Cultural Safety as Aim of Staff Training
Moreno and Chhatwal asserted that training and education play a key role in cultivating cultural safety in the next generation of care providers.2 The Refugee Assistance Program Workers adapted a checklist from the Greater Vancouver Island Multicultural Society to allow practitioners to recognize areas within the realm of cultural competency.36 Practitioners can assess where they have limitations and could benefit from development to improve client experiences.36 The Canadian Psychiatric Association (CPA) has published guidelines for training in cultural psychiatry to integrate these practices into the care system.

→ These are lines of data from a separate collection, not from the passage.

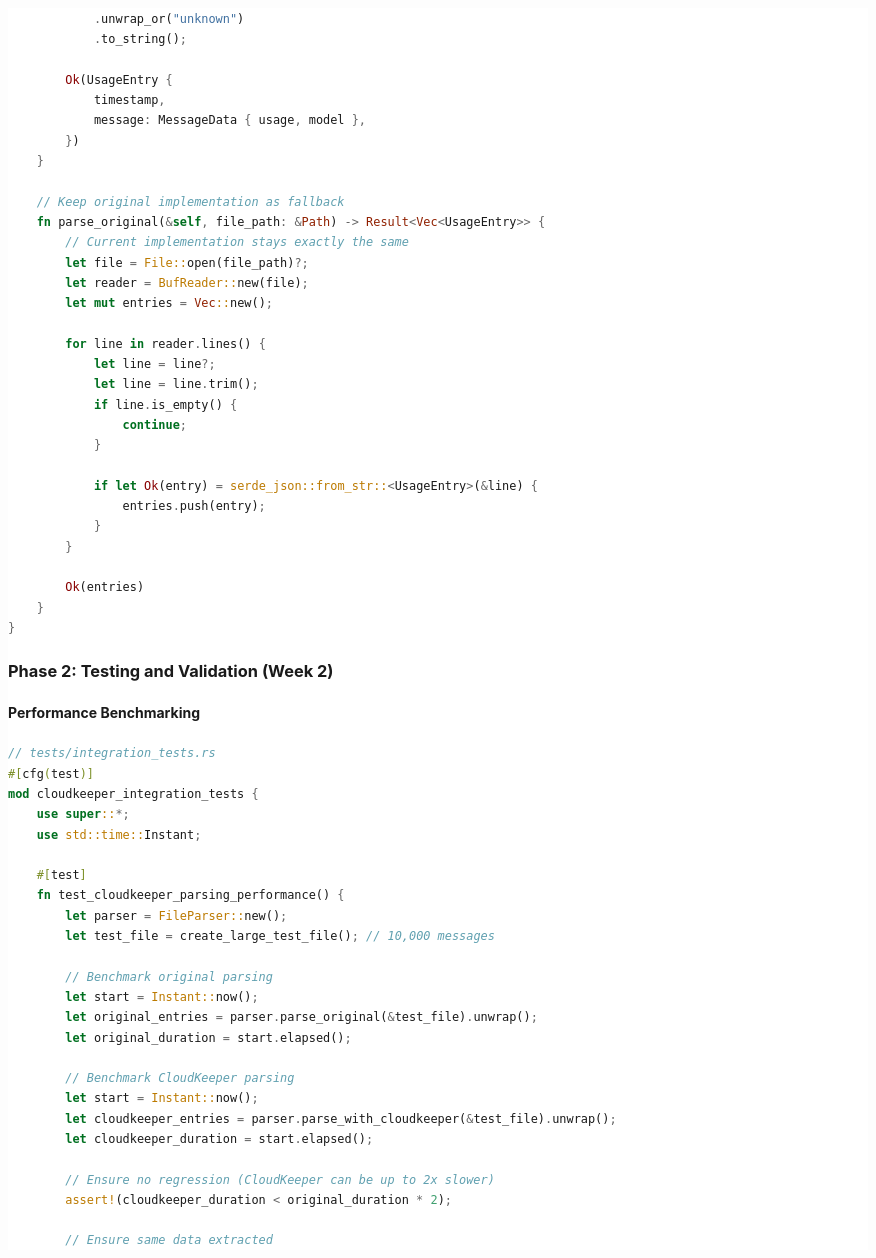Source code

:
 ```rust
            .unwrap_or("unknown")
            .to_string();
            
        Ok(UsageEntry {
            timestamp,
            message: MessageData { usage, model },
        })
    }
    
    // Keep original implementation as fallback
    fn parse_original(&self, file_path: &Path) -> Result<Vec<UsageEntry>> {
        // Current implementation stays exactly the same
        let file = File::open(file_path)?;
        let reader = BufReader::new(file);
        let mut entries = Vec::new();
        
        for line in reader.lines() {
            let line = line?;
            let line = line.trim();
            if line.is_empty() {
                continue;
            }
            
            if let Ok(entry) = serde_json::from_str::<UsageEntry>(&line) {
                entries.push(entry);
            }
        }
        
        Ok(entries)
    }
}
```

### Phase 2: Testing and Validation (Week 2)

#### Performance Benchmarking

```rust
// tests/integration_tests.rs
#[cfg(test)]
mod cloudkeeper_integration_tests {
    use super::*;
    use std::time::Instant;
    
    #[test]
    fn test_cloudkeeper_parsing_performance() {
        let parser = FileParser::new();
        let test_file = create_large_test_file(); // 10,000 messages
        
        // Benchmark original parsing
        let start = Instant::now();
        let original_entries = parser.parse_original(&test_file).unwrap();
        let original_duration = start.elapsed();
        
        // Benchmark CloudKeeper parsing
        let start = Instant::now();
        let cloudkeeper_entries = parser.parse_with_cloudkeeper(&test_file).unwrap();
        let cloudkeeper_duration = start.elapsed();
        
        // Ensure no regression (CloudKeeper can be up to 2x slower)
        assert!(cloudkeeper_duration < original_duration * 2);
        
        // Ensure same data extracted
```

The CPA 2021 Guidelines include learning objectives relating to health, psychopathology, clinical practice, and health policy within both the undergraduate and postgraduate medical environments.4 They further integrate cultural competency into the Canadian national medical education assessment framework called CANMEDS, such that cultural learning can be easily integrated into residency and medical school curricula.4 Aly and colleagues described other avenues of system improvement through adapting models of care such as cognitive-behavioral therapy (CBT) to be attuned with the cultural background of the patient and provider.37 The authors suggested CBT could be culturally adapted using the Awareness, Assessment, and Adjustment model such that philosophical orientation, technical and practical adjustments, and theoretical modifications can be made with specific cultures in mind.37 Regardless of the adaptations considered and implemented, Healey and colleagues emphasize the need for measuring health experiences and doing so iteratively.28
(A Few of the) Major Challenges
Overall, we are approaching cultural challenges in FMHS from a point of paucity of evidence. This may betray the slowness of our specialty to systematically tackle equity, diversity, and inclusion at governance, clinical, and research levels. We have not developed tools to understand the effects of culture in FMHS, most notably the absence of any structured professional judgment tool that in-cludes factors that address culture. Nevertheless, there are ways of measuring dimensions relevant to cultural safety and equity of outcome that can be readily introduced or may already be in use. We anticipate that there will be difficulties in enacting this call to action as seen in the limited uptake of calls made by Kirmayer and colleagues in 2007 and 2019.7,14 One main concern in integrating cultural safety in a sustainable manner is to ensure it is not a one-off training on, for example, unconscious bias or anti-racism but rather is a concerted effort across all levels of a service to ensure sustained change. Integrating cultural understanding in a non-tokenistic manner must include perspectives from brokers and service users as key to any programmatic or systemic changes.
Conclusion
The dialogue regarding cultural safety within the practice of psychiatry and, more specifically, forensic psychiatry needs to move from recognition into behavior change. We must integrate measurement-based care that takes consideration of cultural factors. Risk assessment tools need to be analyzed for cross-cultural bias and the dimensions of identity, cultural practices, and faith considered as strengths or protective factors. We call for renewed action toward making education and treatment environments practice cultural safety through the creation of guidelines.4,16 Finally, consistent measurement of patient experience is a necessary task. Equity of outcome by ethnicity should be the aim of forensic services. This requires systematic measurement and a measurement-based care framework. Engaging preexisting patient experience measures such as the EssenCES tool would be worthwhile to ensure that both equity of outcome and equity of experience are maintained.
Footnotes
Disclosures of financial or other potential conflicts of interest: None.